WHI çalışmasında kullanılan hormonlar, kadın bedeninin doğal olarak ürettiği hormonlar değildi. Kullanılan östrojenler, hamile at idrarından elde edilen konjuge equine östrojenlerdi. Progesteron ise medroksiprogesteron asetat adında sentetik bir kimyasaldı. Doğal olmayan, vücuda yabancı ve ağızdan alındığında karaciğerden geçerek pıhtılaşma faktörlerini artıran maddeler…
Oysa kadın vücudu milyonlarca yıldır östrojen ve progesteron üretir. Üstelik doğurganlık yıllarında bu hormonların kandaki düzeyi çok daha yüksektir. Kadının gebelikte hormonları onlarca kat artar, ama bu dönem meme kanserine karşı koruyucudur. Peki nasıl oluyor da gebelikteki doğal hormonlar koruyucu olurken, laboratuvarda üretilmiş versiyonları zararlı hale geliyor?
Cevap net: Çünkü bunlar aynı moleküller değil.
Biyoeşdeğer Hormonlar: Doğal Olanla Aynı Yapıda
Biyoeşdeğer hormonlar, insan vücudunun kendi ürettiği hormonlarla moleküler olarak birebir aynıdır. Yani vücut bu hormonları “yabancı” olarak görmez. Hücre reseptörlerine tam oturur ve doğru mesajı verir. Bu nedenle yan etkileri minimaldir. Östrojenin biyoeşdeğeri, 17 beta östradiol; progesteronun biyoeşdeğeri ise mikronize progesterondur.
Üstelik biyoeşdeğer hormonlar ciltten (transdermal yolla) uygulandığında karaciğeri bypass eder ve pıhtılaşma riskini artırmaz. Bu, onları kalp damar sağlığı açısından çok daha güvenli kılar.

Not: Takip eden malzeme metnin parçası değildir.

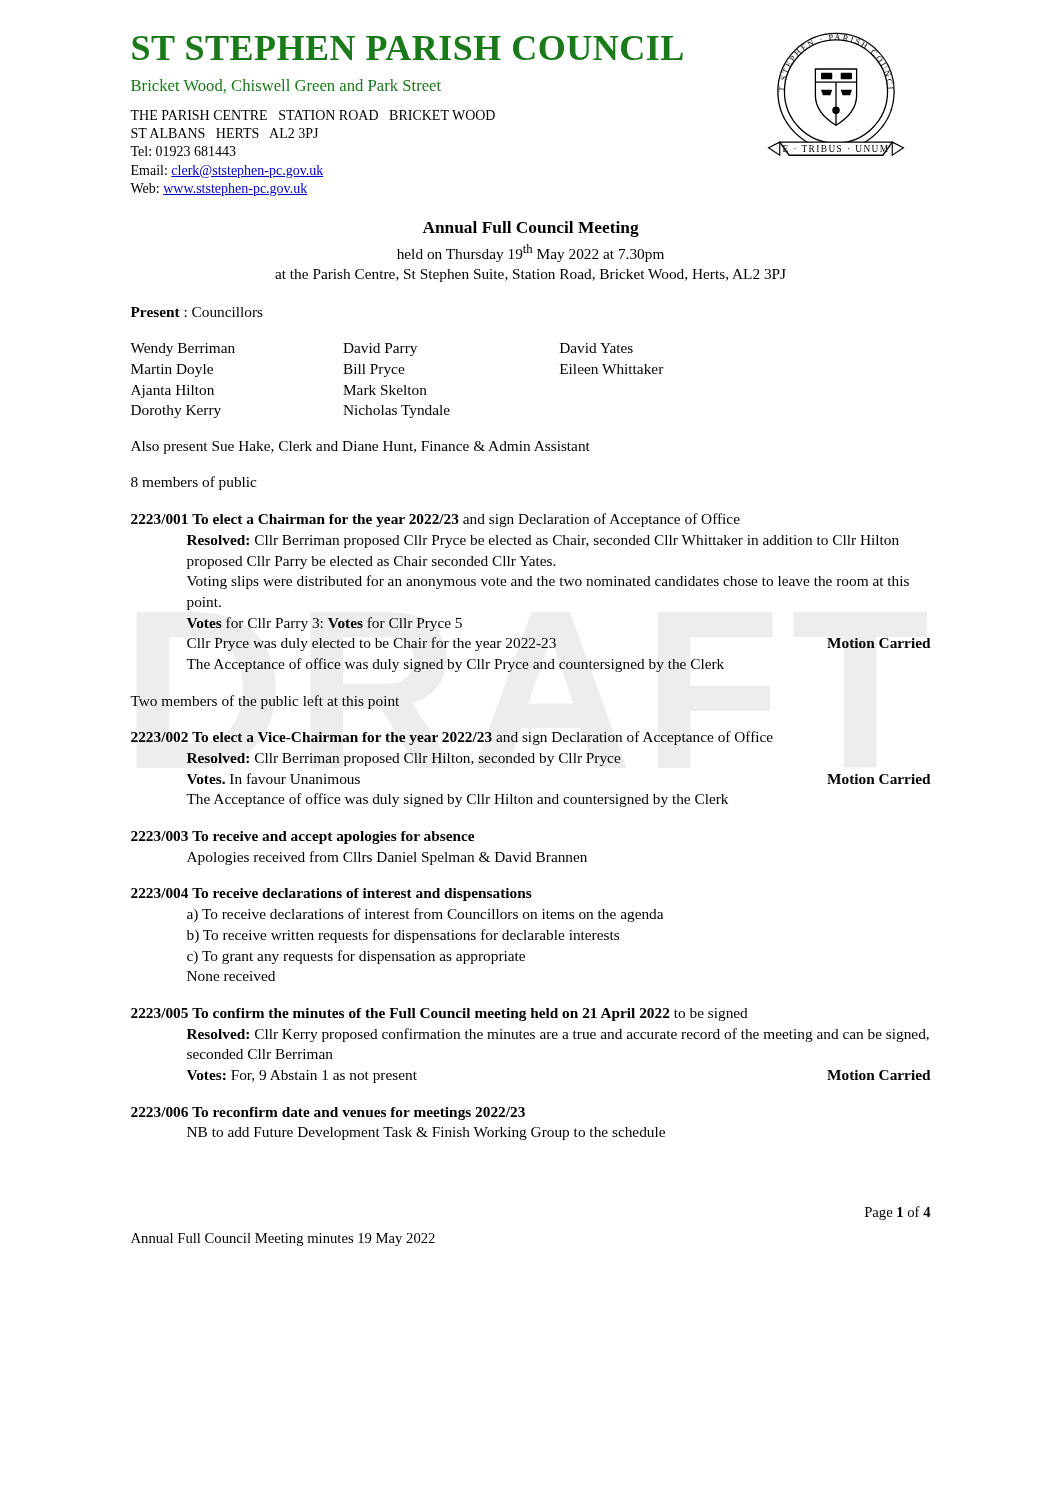ST STEPHEN PARISH COUNCIL
Bricket Wood, Chiswell Green and Park Street
THE PARISH CENTRE STATION ROAD BRICKET WOOD
ST ALBANS HERTS AL2 3PJ
Tel: 01923 681443
Email: clerk@ststephen-pc.gov.uk
Web: www.ststephen-pc.gov.uk
ST STEPHEN · PARISH COUNCIL E · TRIBUS · UNUM
Annual Full Council Meeting
held on Thursday 19th May 2022 at 7.30pm
at the Parish Centre, St Stephen Suite, Station Road, Bricket Wood, Herts, AL2 3PJ
Present : Councillors
| Wendy Berriman | David Parry | David Yates |
| Martin Doyle | Bill Pryce | Eileen Whittaker |
| Ajanta Hilton | Mark Skelton | |
| Dorothy Kerry | Nicholas Tyndale | |
Also present Sue Hake, Clerk and Diane Hunt, Finance & Admin Assistant
8 members of public
2223/001 To elect a Chairman for the year 2022/23 and sign Declaration of Acceptance of Office
Resolved: Cllr Berriman proposed Cllr Pryce be elected as Chair, seconded Cllr Whittaker in addition to Cllr Hilton proposed Cllr Parry be elected as Chair seconded Cllr Yates.
Voting slips were distributed for an anonymous vote and the two nominated candidates chose to leave the room at this point.
Votes for Cllr Parry 3: Votes for Cllr Pryce 5
Motion Carried
Cllr Pryce was duly elected to be Chair for the year 2022-23
The Acceptance of office was duly signed by Cllr Pryce and countersigned by the Clerk
Two members of the public left at this point
2223/002 To elect a Vice-Chairman for the year 2022/23 and sign Declaration of Acceptance of Office
Resolved: Cllr Berriman proposed Cllr Hilton, seconded by Cllr Pryce
Motion Carried
Votes. In favour Unanimous
The Acceptance of office was duly signed by Cllr Hilton and countersigned by the Clerk
2223/003 To receive and accept apologies for absence
Apologies received from Cllrs Daniel Spelman & David Brannen
2223/004 To receive declarations of interest and dispensations
a) To receive declarations of interest from Councillors on items on the agenda
b) To receive written requests for dispensations for declarable interests
c) To grant any requests for dispensation as appropriate
None received
2223/005 To confirm the minutes of the Full Council meeting held on 21 April 2022 to be signed
Resolved: Cllr Kerry proposed confirmation the minutes are a true and accurate record of the meeting and can be signed, seconded Cllr Berriman
Motion Carried
Votes: For, 9 Abstain 1 as not present
2223/006 To reconfirm date and venues for meetings 2022/23
NB to add Future Development Task & Finish Working Group to the schedule
Page 1 of 4
Annual Full Council Meeting minutes 19 May 2022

Günümüzde Dünya Menopoz Dernekleri, Alzheimer, osteoporoz, libido kaybı, depresyon ve sıcak basmalarına karşı ciltten uygulanan östrojen ve mikronize progesteronu önermektedir.
Neden Sentetik Değil de Biyoeşdeğer?
Sentetik hormonların tercih edilme nedeni ne yazık ki tıbbî değil, ticariydi. Çünkü biyoeşdeğer hormonların patenti alınamaz. Doğal olanın patenti olmaz. Oysa sentetik moleküller "yeni icat" kabul edilir ve ilaç firmalarına ticari kazanç sağlar. Ancak doğanın dilini değiştirmeye çalışmanın bedeli ağır oldu: Hormonlardan uzak kalan kadınlarda osteoporoz, kalp-damar hastalıkları, Alzheimer ve depresyon oranları yıllar içinde ciddi şekilde arttı.
Sonuç: Kadının Doğasına Saygı
Bugün artık biliyoruz ki, hormon replasman tedavisi “korkulacak bir şey” değil. Ama doğru hormon, doğru yol, doğru zamanlama ile uygulanmalı. Kadın bedenine yabancı olmayan, birebir onun hormonlarıyla aynı yapıya sahip biyoeşdeğer hormonlar, hem güvenli hem de etkili bir çözümdür.
Kadının doğasına saygı, onun hormonlarını anlamakla başlar.
Ve doğallığı savunmak, sağlığı savunmaktır.